Another great Saturday for Doug.
The first up was Kevin Gray on South Carolina, as in the Confederate State of South Carolina.
``On July 2, 1776, the `anti-slavery clause' was removed from the Declaration of Independence at the insistence of Edward Rutledge, delegate from South Carolina. Rutledge threatened that South Carolina would fight for King George against her sister colonies. He asserted that he had `the ardent support of proslavery elements in North Carolina and Georgia as well as of certain northern merchants reluctant to condemn a shipping trade largely in their own bloodstained hands.' Fearful of postponing the American Revolution, opponents of slavery, who were in the clear majority, made a `compromise.' Thus, July 4, 1776, marks for African Americans not Independence Day but the moment when their ancestors' enslavement became fixed by law as well as custom in the new nation.''
http://www.counterpunch.org/2002/12/21/south-carolina-and-it-s-confederate-flag/
The next up was Catherine Lieu on the death of the American Mind via public education. By coincidence, I spent the entire afternoon reading around those elitist Old Dead White Guys, ODWG from Europe.
This morning I found this humorous story on the rising cost of private school tuition in NYC:
``THERE are certain mathematical realities associated with New York City private schools: There are more students than seats at the top-tier schools, at least three sets of twins will be vying head to head for spots in any class, and already-expensive tuition can only go up. Way up.
Over the past 10 years, the median price of first grade in the city has gone up by 48 percent, adjusted for inflation, compared with a 35 percent increase at private schools nationally - and just 24 percent at an Ivy League college - according to tuition data provided by 41 New York City K-12 private schools to the National Association of Independent Schools.
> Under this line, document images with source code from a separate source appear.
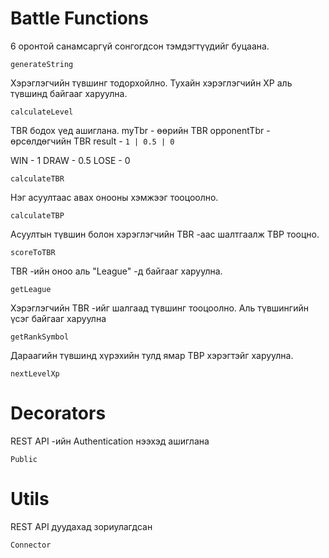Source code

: # Battle Functions

6 оронтой санамсаргүй сонгогдсон тэмдэгтүүдийг буцаана.

` generateString `

Хэрэглэгчийн түвшинг тодорхойлно. Тухайн хэрэглэгчийн XP аль түвшинд байгааг харуулна.

` calculateLevel `

TBR бодох үед ашиглана. 
myTbr - өөрийн TBR
opponentTbr - өрсөлдөгчийн TBR
result - ` 1 | 0.5 | 0 `

WIN - 1
DRAW - 0.5
LOSE - 0

` calculateTBR `

Нэг асуултаас авах онооны хэмжээг тооцоолно.

` calculateTBP `

Асуултын түвшин болон хэрэглэгчийн TBR -аас шалтгаалж TBP тооцно.

` scoreToTBR `

TBR -ийн оноо аль "League" -д байгааг харуулна.

` getLeague `

Хэрэглэгчийн TBR -ийг шалгаад түвшинг тооцоолно. Аль түвшингийн үсэг байгааг харуулна

` getRankSymbol `

Дараагийн түвшинд хүрэхийн тулд ямар TBP хэрэгтэйг харуулна.

` nextLevelXp `

# Decorators

REST API -ийн Authentication нээхэд ашиглана

` Public `

# Utils

REST API дуудахад зориулагдсан

` Connector `
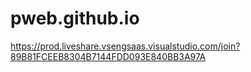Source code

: # pweb.github.io
https://prod.liveshare.vsengsaas.visualstudio.com/join?89B81FCEEB8304B7144FDD093E840BB3A97A
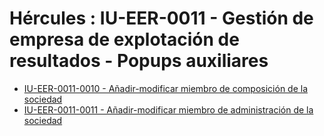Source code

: # Hércules : IU\-EER\-0011 \- Gestión de empresa de explotación de resultados \- Popups auxiliares



* [IU\-EER\-0011\-0010 \- Añadir\-modificar miembro de composición de la sociedad](/hercules/sgi-sistema-de-gestion-de-investigacion/requisitos-y-analisis-funcional/analisis-funcional-sgi-hercules/eer-modulo-de-empresas-de-explotacion-de-resultados-ebts-eicnts-spin-offs/eer-interfaz-de-usuario/iu-eer-0010-gestion-de-empresa-de-explotacion-de-resultados/iu-eer-0011-gestion-de-empresa-de-explotacion-de-resultados-popups-auxiliares/iu-eer-0011-0010-anadir-modificar-miembro-de-composicion-de-la-sociedad.md "/hercules/sgi-sistema-de-gestion-de-investigacion/requisitos-y-analisis-funcional/analisis-funcional-sgi-hercules/eer-modulo-de-empresas-de-explotacion-de-resultados-ebts-eicnts-spin-offs/eer-interfaz-de-usuario/iu-eer-0010-gestion-de-empresa-de-explotacion-de-resultados/iu-eer-0011-gestion-de-empresa-de-explotacion-de-resultados-popups-auxiliares/iu-eer-0011-0010-anadir-modificar-miembro-de-composicion-de-la-sociedad.md")
* [IU\-EER\-0011\-0011 \- Añadir\-modificar miembro de administración de la sociedad](/hercules/sgi-sistema-de-gestion-de-investigacion/requisitos-y-analisis-funcional/analisis-funcional-sgi-hercules/eer-modulo-de-empresas-de-explotacion-de-resultados-ebts-eicnts-spin-offs/eer-interfaz-de-usuario/iu-eer-0010-gestion-de-empresa-de-explotacion-de-resultados/iu-eer-0011-gestion-de-empresa-de-explotacion-de-resultados-popups-auxiliares/iu-eer-0011-0011-anadir-modificar-miembro-de-administracion-de-la-sociedad.md "/hercules/sgi-sistema-de-gestion-de-investigacion/requisitos-y-analisis-funcional/analisis-funcional-sgi-hercules/eer-modulo-de-empresas-de-explotacion-de-resultados-ebts-eicnts-spin-offs/eer-interfaz-de-usuario/iu-eer-0010-gestion-de-empresa-de-explotacion-de-resultados/iu-eer-0011-gestion-de-empresa-de-explotacion-de-resultados-popups-auxiliares/iu-eer-0011-0011-anadir-modificar-miembro-de-administracion-de-la-sociedad.md")




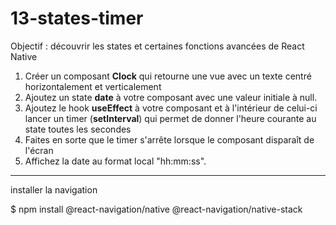 # 13-states-timer

Objectif : découvrir les states et certaines fonctions avancées de React Native

1. Créer un composant **Clock** qui retourne une vue avec un texte centré horizontalement et verticalement
2. Ajoutez un state **date** à votre composant avec une valeur initiale à null.
3. Ajoutez le hook **useEffect** à votre composant et à l'intérieur de celui-ci lancer un timer (**setInterval**) qui permet de donner l'heure courante au state toutes les secondes
4. Faites en sorte que le timer s'arrête lorsque le composant disparaît de l'écran
5. Affichez la date au format local "hh:mm:ss".

-----

installer la navigation

$ npm install @react-navigation/native @react-navigation/native-stack
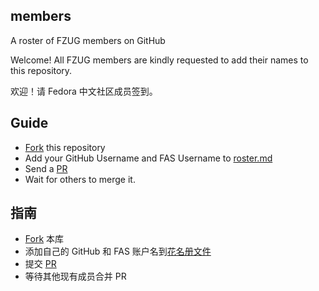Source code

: members
-
A roster of FZUG members on GitHub

Welcome! All FZUG members are kindly requested to add their names to this repository.

欢迎！请 Fedora 中文社区成员签到。

Guide
-
* [Fork](https://github.com/FZUG/members/fork) this repository 
* Add your GitHub Username and FAS Username to [roster.md][roster]
* Send a [PR](https://github.com/FZUG/members/compare) 
* Wait for others to merge it.

指南
-
* [Fork](https://github.com/FZUG/members/fork) 本库
* 添加自己的 GitHub 和 FAS 账户名到[花名册文件][roster]
* 提交 [PR](https://github.com/FZUG/members/compare) 
* 等待其他现有成员合并 PR

[roster]: roster.md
Indeed, this year's tuition at Columbia Grammar and Preparatory ($38,340 for 12th grade) and Horace Mann ($37,275 for the upper school) is higher than Harvard's ($36,305). Those 41 schools (out of 61 New York City private schools in the national association) provided enough data to enable a 10-year analysis. (Over all, inflation caused prices in general to rise 27 percent over the past decade.)''
Why am I laughing? Wouldn't it be cheaper to just pay your damned taxes, advocate for quality public education, and spend time with your kids doing homework? I certainly found it cheaper.